Reproduce the data word for word, from its first line up to and including the line containing "0.012142, 0.897736, 0.213450]]".
Dataset START
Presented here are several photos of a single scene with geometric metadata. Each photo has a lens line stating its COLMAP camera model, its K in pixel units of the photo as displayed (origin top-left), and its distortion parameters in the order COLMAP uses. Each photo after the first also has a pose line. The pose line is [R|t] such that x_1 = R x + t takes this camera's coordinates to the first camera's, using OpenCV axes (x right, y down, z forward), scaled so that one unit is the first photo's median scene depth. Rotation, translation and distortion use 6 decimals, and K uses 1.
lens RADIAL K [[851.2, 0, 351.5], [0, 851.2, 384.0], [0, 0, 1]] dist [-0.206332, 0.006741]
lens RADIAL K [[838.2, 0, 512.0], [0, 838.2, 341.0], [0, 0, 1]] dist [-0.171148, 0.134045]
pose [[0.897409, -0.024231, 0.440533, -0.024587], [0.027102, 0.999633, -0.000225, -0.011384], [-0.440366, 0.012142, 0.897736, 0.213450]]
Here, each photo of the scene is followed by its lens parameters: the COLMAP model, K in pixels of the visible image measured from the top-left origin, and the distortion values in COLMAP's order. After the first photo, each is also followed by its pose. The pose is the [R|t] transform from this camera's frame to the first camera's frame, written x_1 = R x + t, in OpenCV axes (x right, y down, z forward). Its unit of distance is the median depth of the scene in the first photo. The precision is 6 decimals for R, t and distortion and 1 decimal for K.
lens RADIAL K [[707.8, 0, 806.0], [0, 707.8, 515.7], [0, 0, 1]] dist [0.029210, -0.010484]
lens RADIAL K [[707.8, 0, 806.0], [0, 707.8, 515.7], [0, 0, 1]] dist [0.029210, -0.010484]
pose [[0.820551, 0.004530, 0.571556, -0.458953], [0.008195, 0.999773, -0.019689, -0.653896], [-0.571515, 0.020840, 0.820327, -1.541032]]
Dataset END
● Answer to this exercise:
Presented here are several photos of a single scene with geometric metadata. Each photo has a lens line stating its COLMAP camera model, its K in pixel units of the photo as displayed (origin top-left), and its distortion parameters in the order COLMAP uses. Each photo after the first also has a pose line. The pose line is [R|t] such that x_1 = R x + t takes this camera's coordinates to the first camera's, using OpenCV axes (x right, y down, z forward), scaled so that one unit is the first photo's median scene depth. Rotation, translation and distortion use 6 decimals, and K uses 1.
lens RADIAL K [[851.2, 0, 351.5], [0, 851.2, 384.0], [0, 0, 1]] dist [-0.206332, 0.006741]
lens RADIAL K [[838.2, 0, 512.0], [0, 838.2, 341.0], [0, 0, 1]] dist [-0.171148, 0.134045]
pose [[0.897409, -0.024231, 0.440533, -0.024587], [0.027102, 0.999633, -0.000225, -0.011384], [-0.440366, 0.012142, 0.897736, 0.213450]]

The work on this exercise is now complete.